Fêtes, dimanche, nuit : c’est la semaine qu’on assassine !
À l’heure où les fêtes civiles prolifèrent [1], le traitement chômé des heures de repos sanctuarisées par l’histoire va diminuant. Le paradoxe n’est pas mince. La nouvelle « fête de la laïcité » le 9 décembre prochain est de celles-là, une création purement idéologique quand ce qui revêt du sens est effacé.
On ne l’entend d’ailleurs plus Dounia Bouzar, nommée par Matignon à l’Observatoire de la laïcité ! Elle se tait. Il est vrai qu’elle avait parlé un peu vite… avec son idée saugrenue du remplacement de deux fêtes chrétiennes chômées par le Yom Kippour et l’Haïd. D’ailleurs l’idée, n’a pas été rejetée formellement par son président, Jean-Louis Bianco.
Signe des temps ? les journées du truc ou du machin qu’on nous sort à un rythme effréné — journée de la politesse, de la courtoisie au volant ou des voisins de bureau… En réalité, pointe le calendrier laïque où tous les saints seront bientôt remplacés par ces journées artefacts.
Jean-Christophe Rufin l’avait bien prophétisé non sans un certain humour dans Globalia (Gallimard, 2004). Dans ce monde radieux du progrès pour tous et de la sécurité, tous les jours c’est jour de fête : fête de la pluie, fête de l’enfant, fête des malentendants… avec une fête au carré, la fête de la fête même. Cette dernière a lieu le 17 juillet, jour de la commémoration de la mise au point du premier vaccin contre la maladie d’Alzheimer ! Bref, la Fête Globale dans un monde de vieux…
Totalitaire
Inutile de préciser que ce monde à peine futuriste est déjà là — comme l’annonçait le romancier dans sa préface. Juste un petit problème en vue : ce monde-là, neuf et sans racines, est un monde totalitaire !

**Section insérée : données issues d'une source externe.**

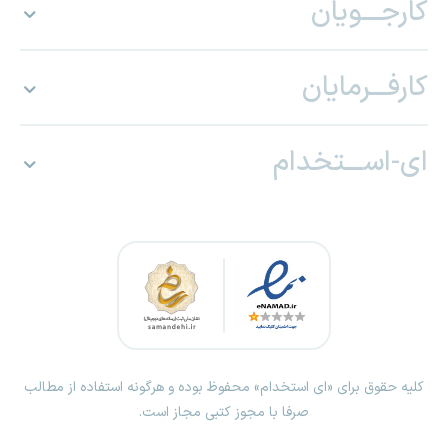
کارجـــویان
کارفـــرمایان
ای-اســـتخدام
کلیه حقوق برای «ای استخدام» محفوظ بوده و هرگونه استفاده از مطالب
صرفا با مجوز کتبی مجاز است.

Personne ne fait bien attention à cette révolution du temps en train de se dérouler sous nos yeux. Les syndicats eux-mêmes négocient ce bouleversement. En arrière-fond de ce redéploiement du calendrier des fêtes, la démolition du dimanche, et bientôt, de la nuit. On casse en réalité la semaine de sept jours (“sepmaine” comme on l’écrivait autrefois).
Dans l’Éducation nationale, c’est en cours, avec la tentative de réforme en catimini de l’annualisation du temps réglementaire de service des professeurs.
Dans la série de la dérégulation totale, après l’amendement Confokea pour le dimanche, voici la proposition de loi d’ouverture des magasins la nuit pour faire plaisir à LVMH/Sephora à nos amis des Champs-Élysées, et à Nathalie Kosciusko-Morizet, Luc Chatel et Frédéric Lefebvre, dont la fibre sociale n’est plus à démontrer.
Après le dimanche, c’est au tour de la nuit… Que restera-t-il comme protection aux salariés et à leurs familles ?
H.B.
Extrait de l’interview de Michel-Édouard Leclerc donnée ce jour au Parisien :
Êtes-vous favorable aux préconisations du rapport Bailly publié lundi qui propose d’ouvrir 12 dimanches par an au lieu de 5?
Le diagnostic est bon, ce rapport rappelle que le problème est essentiellement parisien. Chez Leclerc, la loi en vigueur nous va bien.
C’est-à-dire?
En tant que commerce alimentaire, nous avons le droit d’ouvrir jusqu’à 13 heures le dimanche. Nous ne sommes pas demandeurs d’élargir cette autorisation. Personnellement, je suis contre la banalisation du travail du dimanche. Un sondage a été réalisé l’année dernière à l’intérieur du groupe : 80 à 85% des salariés et des directeurs de centre ne veulent pas remettre en cause le non-travail du dimanche. Ils veulent rester en famille.